= Gross register tonnage =

Volume of a ship in units of 100 cubic feet

Gross register tonnage (GRT, grt, g.r.t., gt), or gross registered tonnage, is a ship's total internal volume expressed in "register tons", each of which is equal to 100 cuft. Replaced by gross tonnage (GT), gross register tonnage uses the total permanently enclosed capacity of the vessel as its basis for volume. Typically, this is used for dockage fees, canal transit fees, and similar purposes where it is appropriate to charge based on the size of the entire vessel.

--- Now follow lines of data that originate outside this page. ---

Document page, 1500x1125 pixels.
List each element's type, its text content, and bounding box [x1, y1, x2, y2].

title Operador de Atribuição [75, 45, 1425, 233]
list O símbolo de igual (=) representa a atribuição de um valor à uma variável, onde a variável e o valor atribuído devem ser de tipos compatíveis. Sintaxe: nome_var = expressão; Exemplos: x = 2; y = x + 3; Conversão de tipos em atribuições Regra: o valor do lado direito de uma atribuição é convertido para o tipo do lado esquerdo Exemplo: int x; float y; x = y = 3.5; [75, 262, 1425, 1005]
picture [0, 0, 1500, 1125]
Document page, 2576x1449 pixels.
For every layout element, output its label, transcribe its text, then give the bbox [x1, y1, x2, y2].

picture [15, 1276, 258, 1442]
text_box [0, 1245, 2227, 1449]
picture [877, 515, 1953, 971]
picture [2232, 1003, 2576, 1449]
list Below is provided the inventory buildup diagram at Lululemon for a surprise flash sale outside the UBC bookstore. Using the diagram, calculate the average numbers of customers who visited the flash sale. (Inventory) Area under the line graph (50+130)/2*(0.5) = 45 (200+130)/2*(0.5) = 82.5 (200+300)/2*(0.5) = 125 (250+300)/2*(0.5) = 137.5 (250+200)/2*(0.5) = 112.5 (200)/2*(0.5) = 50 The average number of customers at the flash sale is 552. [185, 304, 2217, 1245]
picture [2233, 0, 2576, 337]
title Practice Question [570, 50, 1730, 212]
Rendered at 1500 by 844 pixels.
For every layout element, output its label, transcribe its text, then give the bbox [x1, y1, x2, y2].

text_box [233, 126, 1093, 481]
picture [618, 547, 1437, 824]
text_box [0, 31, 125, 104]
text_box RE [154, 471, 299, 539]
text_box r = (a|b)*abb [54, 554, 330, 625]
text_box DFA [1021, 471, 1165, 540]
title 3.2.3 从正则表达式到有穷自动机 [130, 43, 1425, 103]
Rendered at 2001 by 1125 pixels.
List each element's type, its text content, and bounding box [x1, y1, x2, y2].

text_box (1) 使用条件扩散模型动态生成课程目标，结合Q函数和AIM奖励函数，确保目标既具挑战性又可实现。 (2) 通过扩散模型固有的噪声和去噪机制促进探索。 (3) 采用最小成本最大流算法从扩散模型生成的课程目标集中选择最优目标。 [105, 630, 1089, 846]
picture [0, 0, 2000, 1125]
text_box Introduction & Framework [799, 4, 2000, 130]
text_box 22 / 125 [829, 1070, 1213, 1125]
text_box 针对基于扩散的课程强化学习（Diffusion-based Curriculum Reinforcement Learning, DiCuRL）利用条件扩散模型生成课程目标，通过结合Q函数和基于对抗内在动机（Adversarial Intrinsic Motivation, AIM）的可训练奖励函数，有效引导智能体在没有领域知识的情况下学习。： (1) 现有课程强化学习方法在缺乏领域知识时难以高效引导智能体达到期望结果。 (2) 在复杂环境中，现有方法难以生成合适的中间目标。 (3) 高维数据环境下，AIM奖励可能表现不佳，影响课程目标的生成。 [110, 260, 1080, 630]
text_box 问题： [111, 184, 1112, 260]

Internationally, GRT may be abbreviated as BRT for the German "Bruttoregistertonne".

Net register tonnage subtracts the volume of spaces not available for carrying cargo, such as engine rooms, fuel tanks and crew quarters, from gross register tonnage.

Gross register tonnage is not a measure of the ship's mass, weight or displacement and should not be confused with terms such as deadweight tonnage or displacement.

==History==

Gross register tonnage was defined by the Moorsom Commission in 1849.

Gross and net register tonnages were replaced by gross tonnage and net tonnage, respectively, when the International Maritime Organization (IMO) adopted The International Convention on Tonnage Measurement of Ships on 23 June 1969. The new tonnage regulations entered into force for all new ships on 18 July 1982, but existing vessels were given a migration period of 12 years to ensure that ships were given reasonable economic safeguards since port and other dues are charged according to ship's tonnage.

Since 18 July 1994, the gross and net tonnages, dimensionless indices calculated from the total moulded volume of the ship and its cargo spaces by mathematical formulae, have been the only official measures of the ship's tonnage. However, the gross and net register tonnages are still widely used in describing older ships.